Lemmy sagt zum Album in "White Line Fever"):
"Several of the Songs on 1916 - "Love me forever" and "1916", for example were very different from anything we'd have done before, but it's not like we were trying to change; we just did."
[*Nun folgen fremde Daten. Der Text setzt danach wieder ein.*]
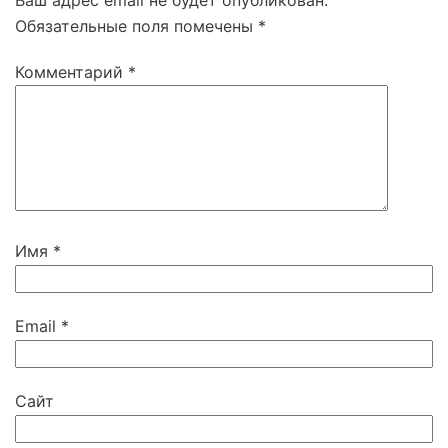
Обязательные поля помечены
*
Комментарий
*
Имя
*
Email
*
Сайт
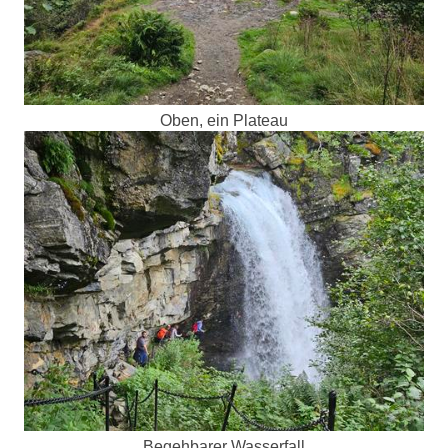
Oben, ein Plateau
Begehbarer Wasserfall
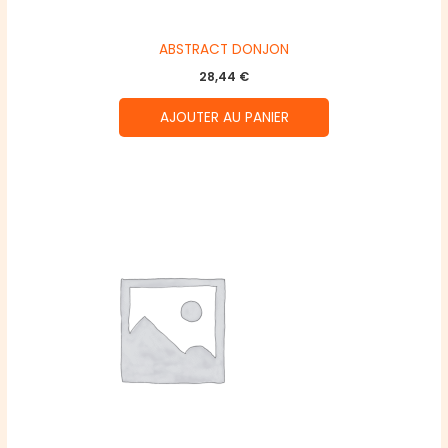
ABSTRACT DONJON
28,44
€
AJOUTER AU PANIER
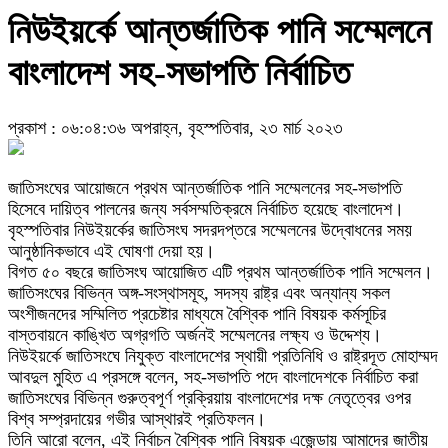
নিউইয়র্কে আন্তর্জাতিক পানি সম্মেলনে
বাংলাদেশ সহ-সভাপতি নির্বাচিত
প্রকাশ : ০৬:০৪:৩৬ অপরাহ্ন, বৃহস্পতিবার, ২৩ মার্চ ২০২৩
জাতিসংঘের আয়োজনে প্রথম আন্তর্জাতিক পানি সম্মেলনের সহ-সভাপতি
হিসেবে দায়িত্ব পালনের জন্য সর্বসম্মতিক্রমে নির্বাচিত হয়েছে বাংলাদেশ।
বৃহস্পতিবার নিউইয়র্কের জাতিসংঘ সদরদপ্তরে সম্মেলনের উদ্বোধনের সময়
আনুষ্ঠানিকভাবে এই ঘোষণা দেয়া হয়।
বিগত ৫০ বছরে জাতিসংঘ আয়োজিত এটি প্রথম আন্তর্জাতিক পানি সম্মেলন।
জাতিসংঘের বিভিন্ন অঙ্গ-সংস্থাসমূহ, সদস্য রাষ্ট্র এবং অন্যান্য সকল
অংশীজনদের সম্মিলিত প্রচেষ্টার মাধ্যমে বৈশ্বিক পানি বিষয়ক কর্মসূচির
বাস্তবায়নে কাঙ্খিত অগ্রগতি অর্জনই সম্মেলনের লক্ষ্য ও উদ্দেশ্য।
নিউইয়র্কে জাতিসংঘে নিযুক্ত বাংলাদেশের স্থায়ী প্রতিনিধি ও রাষ্ট্রদূত মোহাম্মদ
আবদুল মুহিত এ প্রসঙ্গে বলেন, সহ-সভাপতি পদে বাংলাদেশকে নির্বাচিত করা
জাতিসংঘের বিভিন্ন গুরুত্বপূর্ণ প্রক্রিয়ায় বাংলাদেশের দক্ষ নেতৃত্বের ওপর
বিশ্ব সম্প্রদায়ের গভীর আস্থারই প্রতিফলন।
তিনি আরো বলেন, এই নির্বাচন বৈশ্বিক পানি বিষয়ক এজেন্ডায় আমাদের জাতীয়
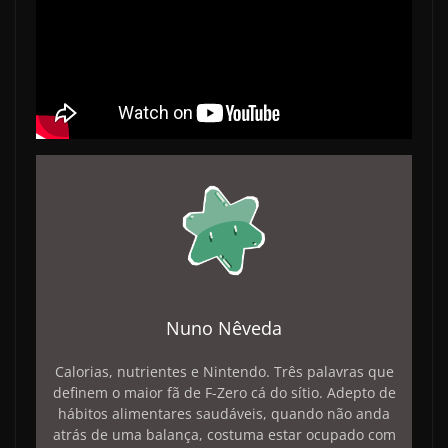
Nuno Nêveda
Calorias, nutrientes e Nintendo. Três palavras que
definem o maior fã de F-Zero cá do sítio. Adepto de
hábitos alimentares saudáveis, quando não anda
atrás de uma balança, costuma estar ocupado com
Die persönliche Bedeutung von 1916 für den im 18. Lebensjahr stehenden Eisenkanzler (damals noch Eisenprinz):
Hinrich Breuer war mein Urgroßvater mütterlicherseits. Er starb am 16.09.1975 - an meinem zweiten Geburtstag. Ich habe ihn also nie bewusst kennengelernt. Aber mein Großvater hat mir viele lebendige Geschichten von ihm erzählt. Was er alles in der Landwirtschaft erlebt hatte, wie das Leben in der "guten alten Zeit" in einem 100-Einwohner-Dorf damals so war. Aber auch von seinen Erlebnissen im ersten Weltkrieg. Mein Opa hat mir die Erlebnisse seines Vaters aus dem ersten Weltkrieg erzählt, lange bevor er sich im Stande fühlte, mir von seinen eigenen Erlebnissen aus Weltkrieg 2 zu erzählen. Ich habe mich als junger Mensch sehr intensiv mit dem ersten Weltkrieg auseinandergesetzt. Als dann 1916 erschien und ich den Song zum ersten Mal hörte, hatte ich eine Gänsehaut. Die hätte ich wohl eh gehabt, weil der Song an sich großartig ist; aber mit dem konkreten Bezug zu den Erlebnissen meines Uropas war das nochmal eine ganz andere Nummer. Das ist wahrscheinlich einer der Gründe, warum 1916 für mich immer das Highlight in der Discographie der großartigen Motörhead sein wird. Die persönliche Bindung durch diesen Song und natürlich die tolle Musik.
Tja, das waren meine persönlichen Einschätzungen zu "1916". Ich hoffe, dem ein oder anderen hat's gefallen. Ich freue mich auf eure Beiträge zu meinem Geschreibe.